[Version comparison data]
= Beginning of Section =
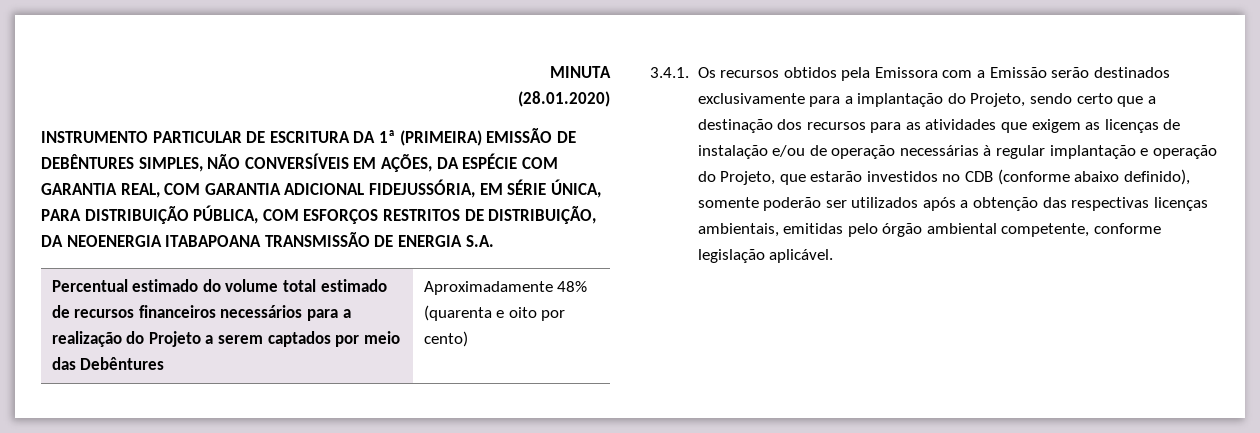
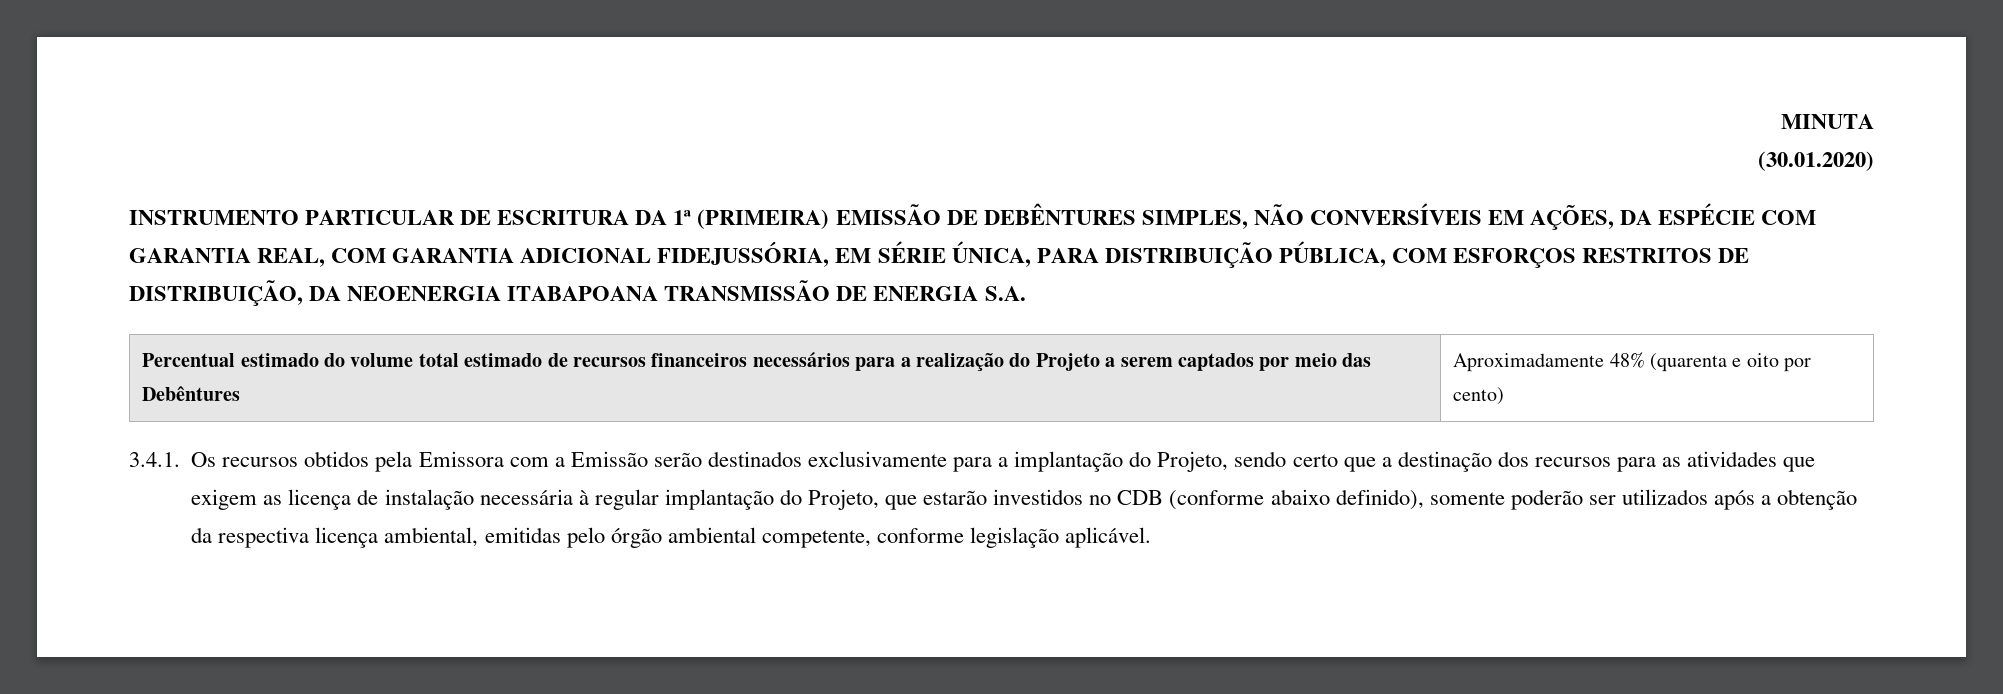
[518,91,610,107] (28.01.2020) -> [1758,151,1874,171] (30.01.2020)
[1104,119,1159,133] licenças -> [288,489,352,510] licença
[772,145,979,159] e/ou de operação necessárias -> [479,489,573,505] necessária
[1140,145,1217,159] e operação -> (774, 499) none
[1042,197,1208,211] [697,223,779,237] das respectivas licenças ambientais, -> [191,527,479,548] da respectiva licença ambiental,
= End of Section =
> Exercise goal:
All lines that contain the word "operação" must be copied from the records above.

> Exercise result:
[772,145,979,159] e/ou de operação necessárias -> [479,489,573,505] necessária
[1140,145,1217,159] e operação -> (774, 499) none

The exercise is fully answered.